====== MATERIALS PROVIDED

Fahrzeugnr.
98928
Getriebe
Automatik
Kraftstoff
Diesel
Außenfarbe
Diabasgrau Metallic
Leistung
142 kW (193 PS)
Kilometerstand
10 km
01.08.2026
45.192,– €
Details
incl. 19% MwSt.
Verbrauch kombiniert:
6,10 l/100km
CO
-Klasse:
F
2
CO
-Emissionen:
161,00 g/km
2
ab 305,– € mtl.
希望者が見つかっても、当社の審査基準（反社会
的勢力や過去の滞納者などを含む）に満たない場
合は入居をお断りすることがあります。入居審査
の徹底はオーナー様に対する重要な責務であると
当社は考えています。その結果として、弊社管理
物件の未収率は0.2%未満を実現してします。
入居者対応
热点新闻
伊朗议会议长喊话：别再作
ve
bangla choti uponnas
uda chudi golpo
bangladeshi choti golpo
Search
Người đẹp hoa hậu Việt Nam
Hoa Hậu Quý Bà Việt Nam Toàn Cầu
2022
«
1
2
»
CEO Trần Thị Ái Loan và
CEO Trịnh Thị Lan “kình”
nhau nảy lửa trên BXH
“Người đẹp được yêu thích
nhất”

============

Update the listing above by changing "Diesel" to "Benzin" and keeping every other line unchanged.

**ANSWER AREA**
Fahrzeugnr.
98928
Getriebe
Automatik
Kraftstoff
Benzin
Außenfarbe
Diabasgrau Metallic
Leistung
142 kW (193 PS)
Kilometerstand
10 km
01.08.2026
45.192,– €
Details
incl. 19% MwSt.
Verbrauch kombiniert:
6,10 l/100km
CO
-Klasse:
F
2
CO
-Emissionen:
161,00 g/km
2
ab 305,– € mtl.
希望者が見つかっても、当社の審査基準（反社会
的勢力や過去の滞納者などを含む）に満たない場
合は入居をお断りすることがあります。入居審査
の徹底はオーナー様に対する重要な責務であると
当社は考えています。その結果として、弊社管理
物件の未収率は0.2%未満を実現してします。
入居者対応
热点新闻
伊朗议会议长喊话：别再作
ve
bangla choti uponnas
uda chudi golpo
bangladeshi choti golpo
Search
Người đẹp hoa hậu Việt Nam
Hoa Hậu Quý Bà Việt Nam Toàn Cầu
2022
«
1
2
»
CEO Trần Thị Ái Loan và
CEO Trịnh Thị Lan “kình”
nhau nảy lửa trên BXH
“Người đẹp được yêu thích
nhất”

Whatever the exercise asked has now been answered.